__Exercise aim__
Beginning with the first line below, output every record verbatim and leave out the images.

Top of Given data

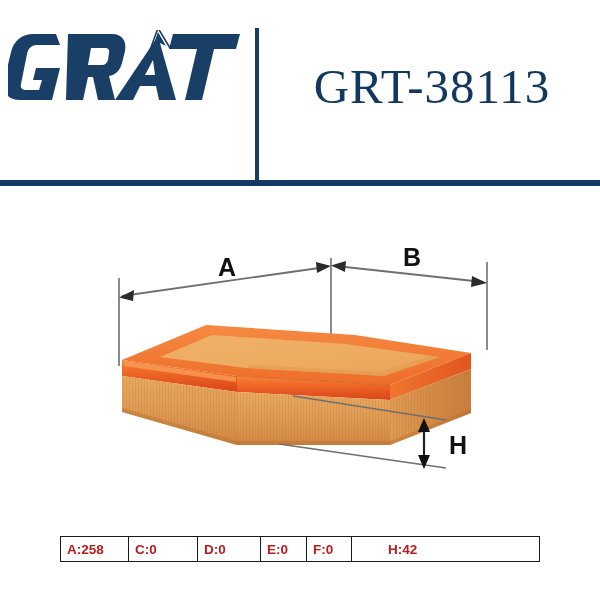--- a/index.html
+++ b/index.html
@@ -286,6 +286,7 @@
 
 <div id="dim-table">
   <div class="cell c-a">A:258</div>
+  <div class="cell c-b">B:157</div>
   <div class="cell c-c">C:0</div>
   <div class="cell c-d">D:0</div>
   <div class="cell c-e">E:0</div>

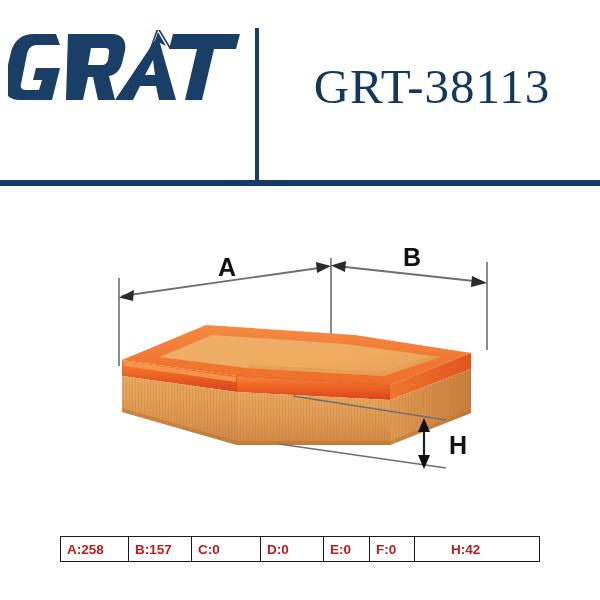--- a/index.html
+++ b/index.html
@@ -291,6 +291,7 @@
   <div class="cell c-d">D:0</div>
   <div class="cell c-e">E:0</div>
   <div class="cell c-f">F:0</div>
+  <div class="cell c-g">G:0</div>
   <div class="cell c-h">H:42</div>
 </div>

Bottom of Given data

__Exercise answer__
--- a/index.html
+++ b/index.html
@@ -286,6 +286,7 @@
 
 <div id="dim-table">
   <div class="cell c-a">A:258</div>
+  <div class="cell c-b">B:157</div>
   <div class="cell c-c">C:0</div>
   <div class="cell c-d">D:0</div>
   <div class="cell c-e">E:0</div>

--- a/index.html
+++ b/index.html
@@ -291,6 +291,7 @@
   <div class="cell c-d">D:0</div>
   <div class="cell c-e">E:0</div>
   <div class="cell c-f">F:0</div>
+  <div class="cell c-g">G:0</div>
   <div class="cell c-h">H:42</div>
 </div>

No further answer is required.